Friday, October 30, 2009

Es tu Paganus?

As all hallow's eve approaches, the NYTimes has an article on the polytheistic background of the highly commercialized holiday (well, aren't all holidays these days?): the autumnal festival of Samhain.

Many people probably know that most of our "Christian" holidays rely upon an older calendar of European religious festivals, referred to as "pagan":

Certainly, there is nothing new about Paganism per se. From Halloween to May Day to Yuletide, said Prof. Diana L. Eck of Harvard Divinity School, “There’s a way in which all of us, especially in the Christian tradition, follow a religious calendar that is pegged to ancient Pagan festivals.”


One might add all of the fertility imagery (rabbits and eggs) in Easter. It was recognized early on by Christian leaders that it would be easier to convert people and keep them in the fold if many of the practices and festivals of the older religions were retained in some form and re-framed in Christian terms--that is why Christmas is December 25th, which used to commemorate the Sol Invictus ("unconquered sun"), and now commemorates the "unconquered son." Even for those who converted and their successors, the older polytheistic practices and beliefs have retained a strong hold: we are all still their successors.

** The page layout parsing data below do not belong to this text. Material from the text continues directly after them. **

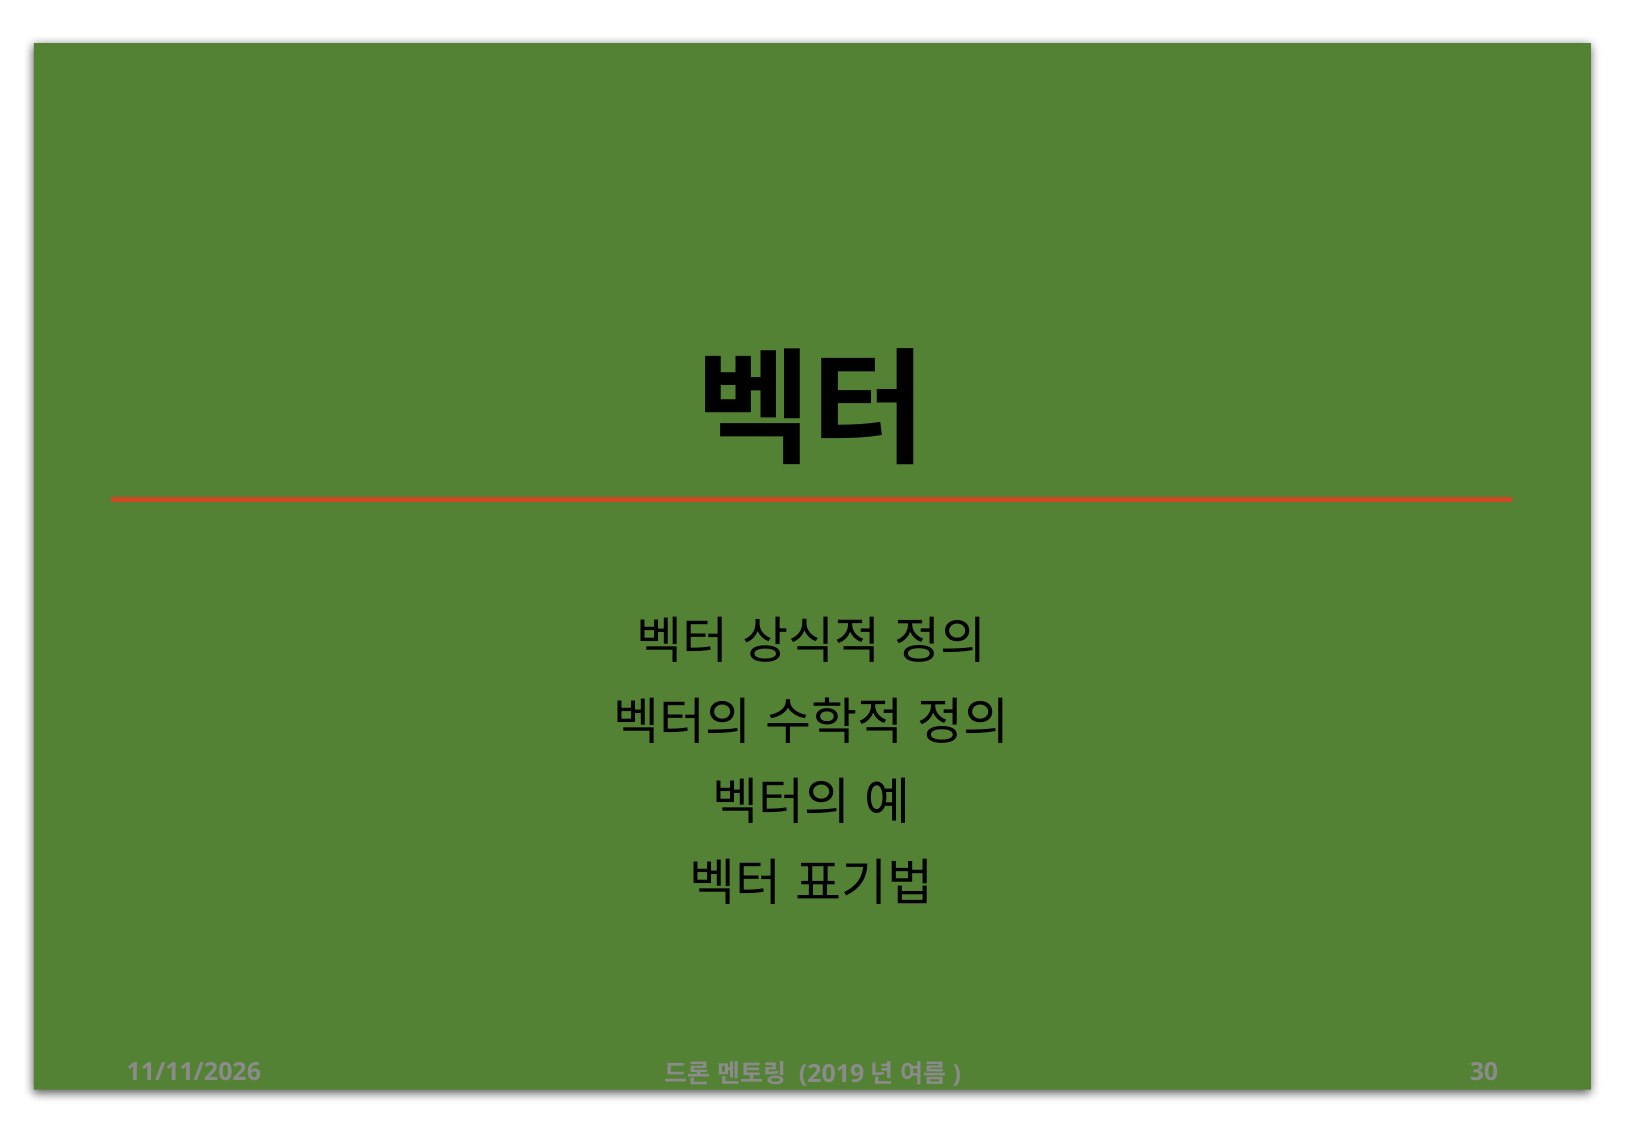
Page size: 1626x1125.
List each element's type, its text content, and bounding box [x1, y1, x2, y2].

footer 드론 멘토링 (2019년 여름) [538, 1042, 1087, 1103]
slide_number 30 [1433, 1042, 1514, 1103]
list 벡터 상식적 정의 벡터의 수학적 정의 벡터의 예 벡터 표기법 [110, 520, 1513, 999]
title 벡터 [110, 325, 1513, 500]
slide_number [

More generally, however, the article focuses on groups and individuals who self-identify as "Pagan" or even "Heathen," and their struggle for official recognition. Sub-groups include Wiccan and Druid.

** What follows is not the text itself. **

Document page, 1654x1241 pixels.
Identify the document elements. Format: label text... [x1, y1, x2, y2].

"Pagan" is an interesting word to identify oneself by. It literally means "villager." During the spread of Christianity in late antiquity, it began to be used to refer to those who did not convert and held onto their earlier religious traditions. Since Christianity spread fastest through a network of cities in the Roman Empire, most of the holdouts lived in the villages; thus, the term "pagan" was applied to a particular set of religious practices. But it was a "dustbin" category--it referred to anyone who was neither Christian nor Jewish. It was a pejorative term.

Nonetheless, as one of the ultimate terms of creating an outsider, an other, in societies that came to be dominated by Christians, "Pagan" has been adopted as a self-identifying term for those who practice or who resurrected these earlier religious forms with some modifications: most ancient forms of European and Near Eastern polytheistic worship included some sort of animal sacrifice, which is excluded in modern iterations (yet this is true of all religious movements--the modern versions bear faint resemblance to their ancient forebears). I have a feeling, however, that the variegated movements that fall under this broad umbrella appropriated this term due to the need for official, governmental protection. It is, in a way, useful so that each individual group would not have to fight for recognition separately. I do not know, however, to what degree someone who practices Wicca would recognize their similarity with someone who is a Druid except insofar as their common history of exclusion and their struggle for recognition. But, on the other hand, the same may be said for the difference between a Russian Orthodox Christian and a Southern Baptist.

Es tu Paganus? To at least a small degree, most of us are even if by the shattered remnants that have survived the ages in new clothing, even if that is not our identifying term.